* **Page text**
One of the most comprehensive data sets on abortions yet released after the fall of Roe v. Wade, released Tuesday, has revealed that legal abortions fell by over 6 percent in the six months following the ruling as thousands of people have been forced to resort to illegal means or else put their bodies on the line as states across the country banned abortion.
The research, released by the Society of Family Planning, compared rates of abortions in the months before and after the Dobbs v. Jackson Women’s Health Organization decision in June 2022. In the six months after the decision, researchers found, the number of legal abortions fell by an average of 5,377 per month, totalling 32,260 fewer abortions.
Predictably, the decrease in the number of people receiving the crucial health service was most concentrated in states where abortion bans were active for most of the six-month period in question – about 13 states by the end of the study period. In those states, there was a cumulative decrease of 43,410 abortions, compared to the months before the Dobbs decision, with an average of 7,235 fewer abortions per month across the states.
The data suggests that there were tens of thousands of people who weren’t able to overcome hurdles like traveling to another state to access an abortion. “[T]he barriers that were in place were not surmountable,” Ohio State epidemiology professor and report author Alison Norris told The New York Times. Even as some clinics expanded their capacity to accommodate an increase in the number of patients as many other clinics shut down, it was ultimately “insufficient to manage the losses,” Norris continued.
While there was an overall decrease in abortions, the researchers found that there was an increase in the proportion of abortions obtained via telehealth services, perhaps underlining the importance of telehealth in protecting abortion access.
Even states where abortion bans were only in effect for a short period of time saw a large decrease, underlining the vast chilling effect that even the suggestion of a ban can have on abortion access.
In Indiana, abortion was only technically banned for seven days, last September, when a court shot down Republicans’ near-total abortion ban. But the researchers found that that ban had lasting effects: While people only had 940 abortions in the state in April, there were only 550 abortions in December.

* **Supplied information**
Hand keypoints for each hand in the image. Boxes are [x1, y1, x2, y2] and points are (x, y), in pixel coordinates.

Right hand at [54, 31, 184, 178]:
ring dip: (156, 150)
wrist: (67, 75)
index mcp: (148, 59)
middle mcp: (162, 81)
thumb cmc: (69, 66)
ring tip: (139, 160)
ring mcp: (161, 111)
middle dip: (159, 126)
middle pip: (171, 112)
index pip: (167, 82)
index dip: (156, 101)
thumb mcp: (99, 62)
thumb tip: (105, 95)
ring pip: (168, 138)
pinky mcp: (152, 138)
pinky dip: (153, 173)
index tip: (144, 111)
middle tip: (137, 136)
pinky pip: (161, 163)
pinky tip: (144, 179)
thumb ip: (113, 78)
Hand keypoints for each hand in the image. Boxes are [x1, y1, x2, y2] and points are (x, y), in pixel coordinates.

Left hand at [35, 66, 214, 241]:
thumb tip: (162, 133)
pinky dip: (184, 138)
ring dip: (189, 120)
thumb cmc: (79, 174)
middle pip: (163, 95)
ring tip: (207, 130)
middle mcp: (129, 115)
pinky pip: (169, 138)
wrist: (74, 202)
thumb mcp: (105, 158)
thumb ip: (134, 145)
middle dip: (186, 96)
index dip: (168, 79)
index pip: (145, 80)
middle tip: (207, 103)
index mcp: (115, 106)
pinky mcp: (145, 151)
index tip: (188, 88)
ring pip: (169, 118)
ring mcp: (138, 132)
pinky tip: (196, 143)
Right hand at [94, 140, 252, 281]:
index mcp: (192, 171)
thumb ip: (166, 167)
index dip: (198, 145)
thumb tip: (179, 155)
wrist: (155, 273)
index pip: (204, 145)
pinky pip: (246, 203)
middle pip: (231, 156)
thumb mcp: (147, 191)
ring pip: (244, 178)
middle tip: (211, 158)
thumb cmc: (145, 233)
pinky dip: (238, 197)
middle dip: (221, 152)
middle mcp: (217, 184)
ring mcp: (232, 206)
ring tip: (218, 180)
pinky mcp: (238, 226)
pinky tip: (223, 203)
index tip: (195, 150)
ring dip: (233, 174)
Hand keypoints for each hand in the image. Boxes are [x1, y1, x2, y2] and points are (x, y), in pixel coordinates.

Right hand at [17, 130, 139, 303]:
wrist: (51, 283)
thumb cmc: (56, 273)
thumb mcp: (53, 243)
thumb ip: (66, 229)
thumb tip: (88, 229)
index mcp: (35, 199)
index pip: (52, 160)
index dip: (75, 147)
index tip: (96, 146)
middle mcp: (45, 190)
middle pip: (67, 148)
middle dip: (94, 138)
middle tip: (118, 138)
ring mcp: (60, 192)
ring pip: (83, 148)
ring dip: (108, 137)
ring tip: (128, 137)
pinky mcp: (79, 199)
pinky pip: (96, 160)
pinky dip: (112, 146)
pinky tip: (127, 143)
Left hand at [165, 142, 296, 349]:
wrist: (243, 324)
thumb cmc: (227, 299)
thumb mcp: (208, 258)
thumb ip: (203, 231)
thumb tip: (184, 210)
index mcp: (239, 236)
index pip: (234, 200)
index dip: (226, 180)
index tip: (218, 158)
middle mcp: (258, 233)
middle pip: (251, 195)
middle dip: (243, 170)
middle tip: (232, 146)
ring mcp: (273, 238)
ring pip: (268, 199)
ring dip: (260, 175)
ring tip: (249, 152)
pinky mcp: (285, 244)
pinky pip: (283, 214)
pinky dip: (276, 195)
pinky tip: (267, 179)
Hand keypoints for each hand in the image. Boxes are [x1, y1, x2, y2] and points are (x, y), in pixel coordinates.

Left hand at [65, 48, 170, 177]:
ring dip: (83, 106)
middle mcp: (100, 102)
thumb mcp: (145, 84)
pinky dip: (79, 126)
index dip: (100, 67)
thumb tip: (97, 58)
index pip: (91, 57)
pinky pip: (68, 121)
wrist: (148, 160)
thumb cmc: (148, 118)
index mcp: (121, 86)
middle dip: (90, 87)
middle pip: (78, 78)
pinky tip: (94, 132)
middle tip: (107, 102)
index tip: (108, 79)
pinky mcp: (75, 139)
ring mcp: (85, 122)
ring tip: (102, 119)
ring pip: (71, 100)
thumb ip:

* **Work required**
Rewrite the post-Roe abortion data article from "The research, released" up to and including "across the states.", putting "decline" wherever "decrease" appears.

* **Task solution**
The research, released by the Society of Family Planning, compared rates of abortions in the months before and after the Dobbs v. Jackson Women’s Health Organization decision in June 2022. In the six months after the decision, researchers found, the number of legal abortions fell by an average of 5,377 per month, totalling 32,260 fewer abortions.
Predictably, the decline in the number of people receiving the crucial health service was most concentrated in states where abortion bans were active for most of the six-month period in question – about 13 states by the end of the study period. In those states, there was a cumulative decline of 43,410 abortions, compared to the months before the Dobbs decision, with an average of 7,235 fewer abortions per month across the states.